Born 26 April 1873 at Treherbert, Glamorganshire, but of Cardiganshire antecedents. He was trained as a teacher under M. O. Jones, and throughout his life had the characteristics of a good teacher, even after becoming (1892) a preacher. From Trevecka he went in 1897 to Aberystwyth, and graduated there in 1900 with honours in Welsh. He became pastor at Abercynon (he was ordained in 1902), going thence to Water Street church, Carmarthen, where he remained till 1906; he married a daughter of one of his predecessors, John Wyndham Lewis (they had one daughter). At Carmarthen he took a leading part in the foundation (1905) of the Carmarthenshire Antiquarian Society, and was for twenty-one years editor of its Transactions. But he left in 1906 to become one of the tutors of the C.M. preparatory school at Trevecka. He remained there only till 1909, but this short period, on his own testimony, turned him from a general antiquarian into a specialist in Methodist history; for the documents preserved at Trevecka (but in shocking condition) aroused in him an interest which was maintained throughout his subsequent pastorates, at Ton (Rhondda), 1909-20, at Pen-llwyn near Aberystwyth, 1920-9, and at Water Street, Carmarthen (again), 1929-30.

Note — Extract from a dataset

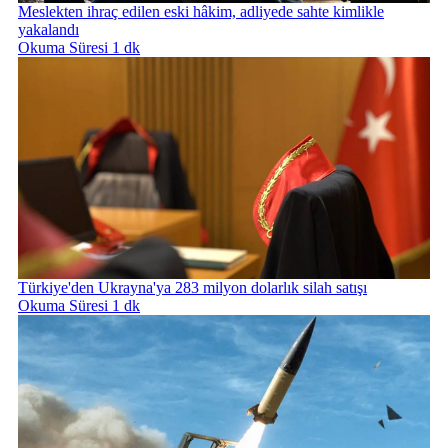
Meslekten ihraç edilen eski hâkim, adliyede sahte kimlikle
yakalandı
Okuma Süresi 1 dk
Türkiye'den Ukrayna'ya 283 milyon dolarlık silah satışı
Okuma Süresi 1 dk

In 1914 he was made secretary of the C.M. Historical Committee; this led in 1916 to the foundation of the C.M. Historical Society, and the inception of its Journal (Cylch. Cymd. Hanes M.C.), which he edited jointly with J. H. Davies and Richard Bennett for four years, becoming its sole editor in 1920. Appointed ‘Davies Lecturer’ in 1922, he took as his theme ‘The Trevecka Letters’ — a volume bearing this title was published after his death, in 1932; it contains ‘prolegomena’ to the study of the letters, an elaborate inventory of them, and three essays exemplifying their value as historical sources; the work, in its unpublished form, had already obtained for him (1929) the degree of Ph.D.
No one man has rendered so great service to students of Welsh Methodist history. His very limitations were of advantage, for a man of livelier and more imaginative temperament would have shrunk from the dreary business of deciphering, cataloguing, indexing, and so forth, which he so willingly undertook. Patient, orderly, indefatigable in settling minute points, he has saved other researchers endless labour and time, notably by his Inventory already mentioned, his laborious Itinerary of Howel Harris, and his printed bibliographies. Looking at his long list of contributions to the Journal, and also to the Carmarthenshire Society's Transactions (list of his articles on pp. 307-10 of The Trevecka Letters), it is difficult to remember that the years which produced them were also years of diligent preaching, faithful pastoral work, and strenuous advocacy of improvements in the methods and organization of the Sunday schools in Wales.